J’ai commencé le golf à l’âge de dix ans au golf de Wimereux (Je suis originaire du Nord) et à une époque où le golf en France n’était pas encore aussi développé. Nous étions peut-être 80 000 licenciés au début des années 70.

Puis, j’ai connu le grand boom du développement de l’activité dans l’hexagone au milieu des années 80. C’était fabuleux ! L’évolution a été très rapide.

Enfant, j’étais passionné de golf, mais pas au point de vouloir devenir professionnel. J’ai privilégié les études, ce qui m’a emmené à obtenir une maîtrise de gestion à Dauphine, puis un DESS de finance.

J’ai démarré ma carrière professionnelle chez Arthur Andersen (désormais Ernst & Young) pour pratiquer l’audit pendant deux ans. C’était une très bonne formation.

Cependant, j’avais envie de créer mon entreprise, et c’est ce que j’ai fait avec un copain, membre à Chantilly. Golf First est née en 1987.

Notre première mission, notre premier marché a été l’organisation d’initiations de golf auprès du grand public.

Nous vendions l’activité golf auprès de comités d’entreprises. A l’époque, développer du golf n’était pas très porteur. Nous proposions déjà des week-end golf et l’organisation de compétitions. Je me souviens que la rencontre avec Jacques Piquer du golf de Reims a compté dans mon parcours.

Toutefois, le marché étant difficile, Golf First a dévié vers d’autres activités pour créer des opérations de stimulations par le sport dans le monde de l’entreprise.

De 1988 à 1993, je pense que nous avons été une des premières agences de stimulations par le sport en France.

A la fin de cette période, passionné dans l’âme, et convaincu que nous n’étions pas allés assez loin dans le golf, j’ai décidé de me reconcentrer à 100% sur ce domaine d’activité.

D’une part, le marché était plus mûr. D’autre part, beaucoup de nouveaux golfs avaient vu le jour.

C’est là que vous avez eu l’idée de créer le Pro-Am de la Côte d’Opale ?

La Volkswagen Cup n’existait plus depuis quelques années. Je cherchais de l’argent pour monter une opération dans ma région de cœur. Le hasard a fait que j’ai rencontré le directeur du Golf de Belle Dune, Jean-Christian Cornette, qui m’a aidé en même temps que la région et les collectivités territoriales. C’est ce qui m’a permis de lancer le Pro-Am de la Côte d’Opale.

Au départ, nous n’avions pas de sponsor principal, et c’est sans doute ce qui nous a permis de développer le produit avec notre âme, avec un vrai sens familial auquel je tiens.

Le Pro-Am a une vraie empreinte des hommes qui ont contribué à le créer.

Il y a une véritable « humanité mais en contrepartie, c’est beaucoup d’exigences !

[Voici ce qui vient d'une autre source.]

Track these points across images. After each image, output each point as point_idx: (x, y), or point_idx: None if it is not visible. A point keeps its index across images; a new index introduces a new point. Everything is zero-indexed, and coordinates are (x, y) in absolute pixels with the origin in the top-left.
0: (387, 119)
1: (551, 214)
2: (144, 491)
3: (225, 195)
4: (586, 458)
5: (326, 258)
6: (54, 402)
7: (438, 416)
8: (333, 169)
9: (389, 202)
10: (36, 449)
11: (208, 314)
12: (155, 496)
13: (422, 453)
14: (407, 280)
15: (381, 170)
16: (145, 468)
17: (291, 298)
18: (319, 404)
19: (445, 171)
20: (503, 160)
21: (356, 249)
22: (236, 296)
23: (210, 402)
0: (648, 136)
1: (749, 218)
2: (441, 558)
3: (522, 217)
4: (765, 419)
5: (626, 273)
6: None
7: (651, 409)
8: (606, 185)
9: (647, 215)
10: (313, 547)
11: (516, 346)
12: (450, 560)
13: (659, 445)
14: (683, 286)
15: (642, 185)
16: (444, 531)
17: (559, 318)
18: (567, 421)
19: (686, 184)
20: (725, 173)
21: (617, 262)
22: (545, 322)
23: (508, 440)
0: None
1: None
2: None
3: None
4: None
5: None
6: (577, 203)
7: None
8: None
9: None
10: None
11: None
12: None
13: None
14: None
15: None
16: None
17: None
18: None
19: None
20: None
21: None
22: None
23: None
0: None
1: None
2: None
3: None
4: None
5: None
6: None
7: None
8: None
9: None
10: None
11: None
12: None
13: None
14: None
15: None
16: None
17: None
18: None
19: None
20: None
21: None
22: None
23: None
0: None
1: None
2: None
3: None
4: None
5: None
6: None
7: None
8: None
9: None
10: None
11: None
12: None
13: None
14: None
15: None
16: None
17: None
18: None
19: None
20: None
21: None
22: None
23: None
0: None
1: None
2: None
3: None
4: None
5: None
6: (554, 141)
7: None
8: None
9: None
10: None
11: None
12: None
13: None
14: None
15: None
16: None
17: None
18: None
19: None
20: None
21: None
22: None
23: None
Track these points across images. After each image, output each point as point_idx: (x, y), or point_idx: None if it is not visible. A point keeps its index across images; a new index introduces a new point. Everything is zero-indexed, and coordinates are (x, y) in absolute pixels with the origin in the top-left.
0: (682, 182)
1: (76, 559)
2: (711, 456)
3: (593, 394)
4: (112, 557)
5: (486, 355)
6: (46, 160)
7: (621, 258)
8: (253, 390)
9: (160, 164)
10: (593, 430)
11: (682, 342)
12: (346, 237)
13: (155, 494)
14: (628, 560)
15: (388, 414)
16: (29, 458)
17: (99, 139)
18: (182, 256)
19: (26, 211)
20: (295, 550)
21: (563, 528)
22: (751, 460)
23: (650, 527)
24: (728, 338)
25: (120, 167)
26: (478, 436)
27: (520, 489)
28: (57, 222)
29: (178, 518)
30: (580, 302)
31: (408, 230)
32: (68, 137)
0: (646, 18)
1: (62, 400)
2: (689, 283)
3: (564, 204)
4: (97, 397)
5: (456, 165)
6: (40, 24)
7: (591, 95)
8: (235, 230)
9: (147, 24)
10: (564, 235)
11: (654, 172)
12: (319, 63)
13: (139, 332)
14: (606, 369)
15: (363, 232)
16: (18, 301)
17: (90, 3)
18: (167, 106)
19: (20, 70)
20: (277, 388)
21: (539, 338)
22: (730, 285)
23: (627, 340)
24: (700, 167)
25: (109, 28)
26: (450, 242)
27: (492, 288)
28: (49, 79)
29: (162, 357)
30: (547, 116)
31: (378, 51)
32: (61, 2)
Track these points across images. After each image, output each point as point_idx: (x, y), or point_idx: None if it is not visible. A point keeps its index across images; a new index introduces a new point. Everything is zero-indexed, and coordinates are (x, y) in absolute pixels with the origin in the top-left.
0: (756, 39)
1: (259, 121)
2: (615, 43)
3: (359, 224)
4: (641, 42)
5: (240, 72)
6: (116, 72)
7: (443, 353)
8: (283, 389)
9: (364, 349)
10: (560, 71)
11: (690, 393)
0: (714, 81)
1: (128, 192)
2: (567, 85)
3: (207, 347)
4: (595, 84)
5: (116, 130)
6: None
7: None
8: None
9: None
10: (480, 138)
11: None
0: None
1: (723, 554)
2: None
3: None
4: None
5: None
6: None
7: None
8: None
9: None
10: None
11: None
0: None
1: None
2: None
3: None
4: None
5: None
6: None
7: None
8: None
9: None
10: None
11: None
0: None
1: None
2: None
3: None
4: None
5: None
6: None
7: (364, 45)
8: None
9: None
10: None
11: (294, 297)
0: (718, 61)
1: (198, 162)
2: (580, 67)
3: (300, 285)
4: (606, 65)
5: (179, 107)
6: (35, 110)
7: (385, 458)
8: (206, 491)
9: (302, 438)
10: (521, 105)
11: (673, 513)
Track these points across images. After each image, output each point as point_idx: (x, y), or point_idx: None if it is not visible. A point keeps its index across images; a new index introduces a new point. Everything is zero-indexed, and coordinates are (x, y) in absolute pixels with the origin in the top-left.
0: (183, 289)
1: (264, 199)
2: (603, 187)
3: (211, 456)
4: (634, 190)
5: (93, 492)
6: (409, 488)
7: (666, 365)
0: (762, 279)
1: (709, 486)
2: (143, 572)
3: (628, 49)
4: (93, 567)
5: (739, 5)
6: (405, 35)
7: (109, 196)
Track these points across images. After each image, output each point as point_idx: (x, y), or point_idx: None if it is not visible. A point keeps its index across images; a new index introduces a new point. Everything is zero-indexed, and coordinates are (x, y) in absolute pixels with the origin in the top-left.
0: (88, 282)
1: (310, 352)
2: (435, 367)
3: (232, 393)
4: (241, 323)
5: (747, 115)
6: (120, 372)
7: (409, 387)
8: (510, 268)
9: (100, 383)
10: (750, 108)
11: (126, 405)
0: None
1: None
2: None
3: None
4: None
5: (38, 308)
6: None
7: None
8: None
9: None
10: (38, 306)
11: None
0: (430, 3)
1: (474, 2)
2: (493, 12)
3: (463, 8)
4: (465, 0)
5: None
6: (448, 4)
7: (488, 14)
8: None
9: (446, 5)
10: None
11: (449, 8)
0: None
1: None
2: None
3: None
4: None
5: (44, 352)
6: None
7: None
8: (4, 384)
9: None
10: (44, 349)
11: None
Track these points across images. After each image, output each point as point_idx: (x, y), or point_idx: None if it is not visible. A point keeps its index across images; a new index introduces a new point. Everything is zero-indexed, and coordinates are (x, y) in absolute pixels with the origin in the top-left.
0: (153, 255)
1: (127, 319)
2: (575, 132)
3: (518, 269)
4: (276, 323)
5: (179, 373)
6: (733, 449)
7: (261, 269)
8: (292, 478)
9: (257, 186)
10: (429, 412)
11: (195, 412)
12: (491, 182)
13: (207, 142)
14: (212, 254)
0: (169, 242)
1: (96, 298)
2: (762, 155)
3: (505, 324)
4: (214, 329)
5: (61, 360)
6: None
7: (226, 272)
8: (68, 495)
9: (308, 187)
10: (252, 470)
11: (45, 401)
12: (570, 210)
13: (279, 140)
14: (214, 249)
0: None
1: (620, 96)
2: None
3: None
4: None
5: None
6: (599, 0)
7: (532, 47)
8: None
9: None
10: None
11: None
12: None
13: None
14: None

Je veux toujours que l’on offre le meilleur de nous-même. Chaque année, je délivre un petit questionnaire aux participants pour identifier des améliorations potentielles.

Et ce qui ressort le plus souvent, c’est « Authenticité », « esprit de famille », « convivialité », et « sportivité ».

Quatre mots qui sont importants dans ce que l’on veut développer avec ce pro-am. C’est une véritable aventure humaine.

Pour les joueurs, c’est aussi une compétition difficile. Ils en bavent !

Disputé fin avril, nous devons parfois composer avec des climats imprévisibles. Les golfeurs se mesurent réellement à eux-mêmes. Le côté sportif est très important pour moi. Au départ, je voulais vraiment recréer l’ambiance des Bulles Laurent Perrier qui avaient lieu à Biarritz dans les années 80. C’était avant la loi Evin…

Comment se déroule l’organisation du Pro-Am de la Côte d’Opale ?

C’est toujours un an de préparation en amont. Cela accélère de septembre à avril.

Nous avons la particularité d’être très innovant dans le domaine informatique, pour donner des résultats des différentes parties jouées sur différents parcours en même temps.

Notre système de scoring live est très innovant puisque nous sommes les seuls à pouvoir présenter les résultats en temps réel directement sur votre smartphone. Cela a nécessité un investissement de près de 8000 euros en développement.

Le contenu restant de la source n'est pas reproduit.